Isn't Verizon already on this.......??  (That's what the commercial says...)

Jack Wolf
Jack Wolf

@Bill Collins Why not just put solar on everyone's house and to heck with utilities, the nuclear issue, etc?  Besides, utilities won't be able to provide good service anyway, not in an abruptly changing planet.  Look at what's going on now, let alone in 5, 10 years.   And, I don't think nuclear is a good idea in a changing climate.  Too much geophysical activity would be expected whenever there are changing in forces on the crust. 

Jack Wolf
Jack Wolf

@Paul M. I'd know that paragraph anywhere, mememine..  Why don't you come and tell everyone all the "who"s you really are?  Do you get paid per post?  It's obviously not for original content.  Go ahead everyone.  Cut and paste Paul's comment into google, do a verbatim search, and there she be in all of her aliases.  She's a Tokyo Rose if there ever was one blowing smoke at you paid for by people that do not have your best interests at heart.

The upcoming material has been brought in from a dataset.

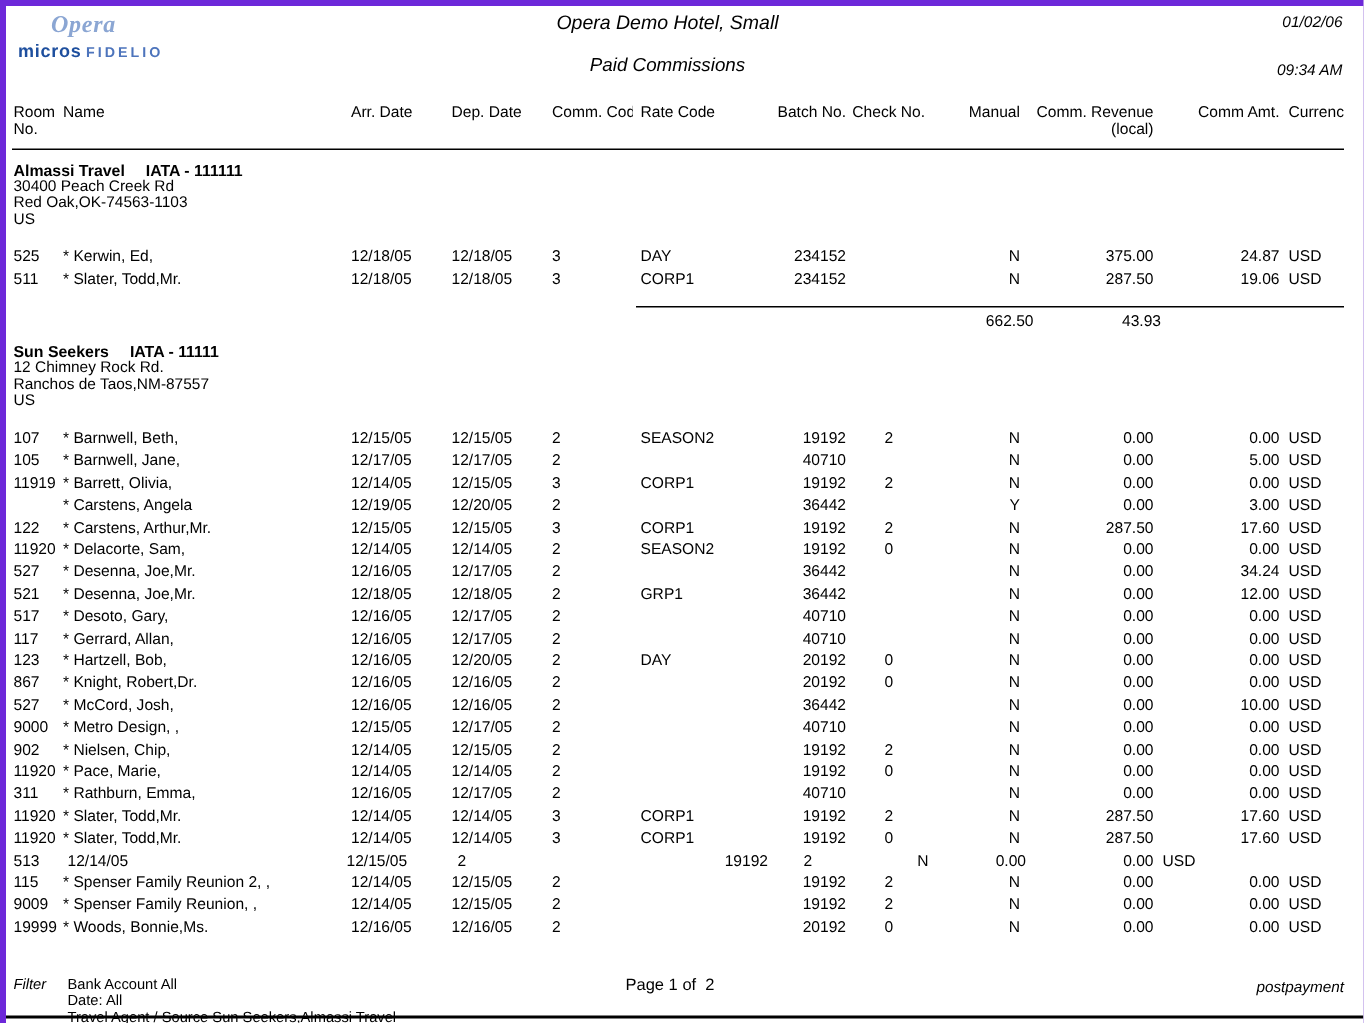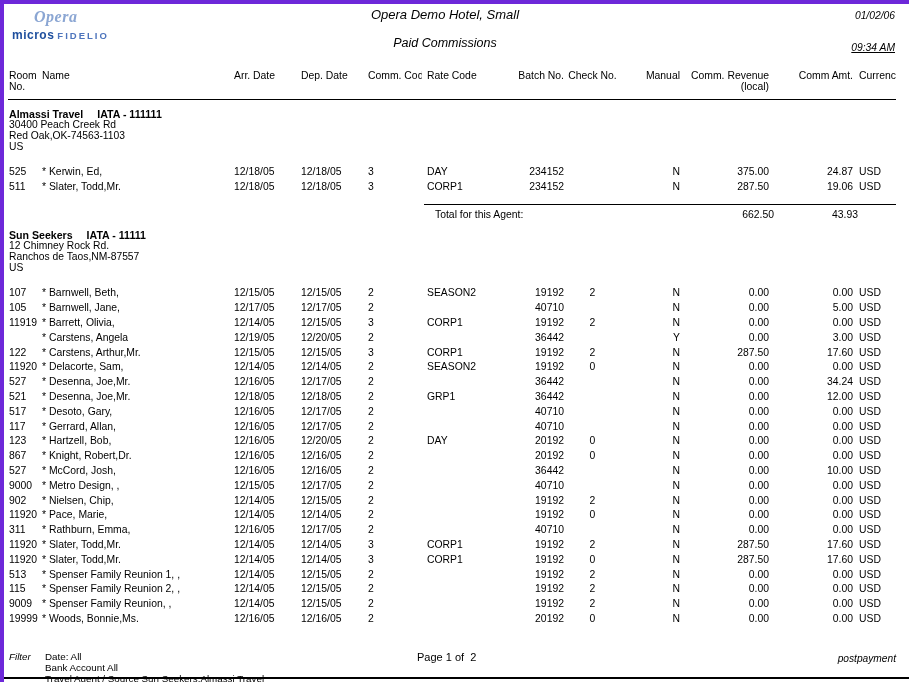"09:34 AM" .time { text-decoration: underline -> none }
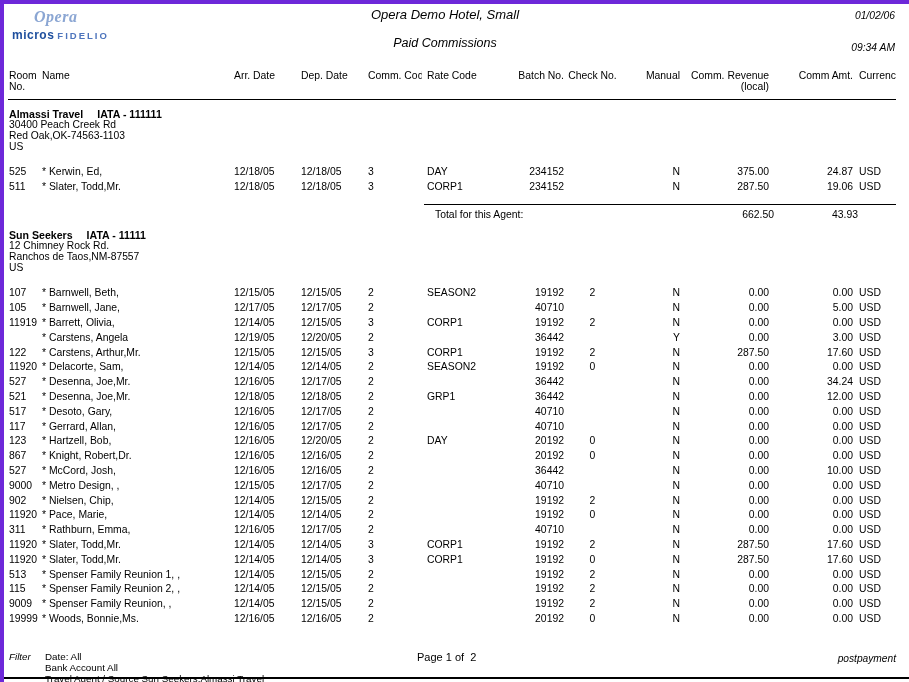"Total for this Agent:" div.total-label { html: <div>Total for this Agent:</div> -> none }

And, a guy would never write like that.  Then she calls news editors cut and paste editors???  LOL.  That's proof of their hypocrisy right there.  All she ever does is cut and paste.  Go ahead, cut and paste her comment and do a verbatim search.  She's Paul M., Climate Resist, mememine, mememine69, Paul Merrifield, the list is long.


It's disgusting to see this in action.  Billion's of people's lives are at risk now, and our press allow these fake comments to go on in what is clearly propaganda.

Brian Gateley
Brian Gateley

@Paul M. If you're driving along in your car without a seat belt on and get into an accident, it "could be" that you will be flung through the windshield and have your head cut off....but it's not "inevitable", so do you not bother wearing your seatbelt?  Scientists don't say "will be" or "inevitable" because there's way too many variables to predict anything with absolute certainty, but as evidence mounts up, do you really believe we should just stick our heads in the sand and ignore it?

Jack Wolf
Jack Wolf

@Phillip Noe Won't the soil start to emit carbon once it starts to bake?  It's going to get screeching hot.  Even soil microbes have a cardinal living range and they're an irreplaceable component to the soil system.   Thanks - just curious.

Jack Wolf
Jack Wolf

@Brian Gateley @Paul M. Read my comment, and do the exercise.  You will see who Paul M. really is.  But, thanks!  Good comment.  Keep on 'em.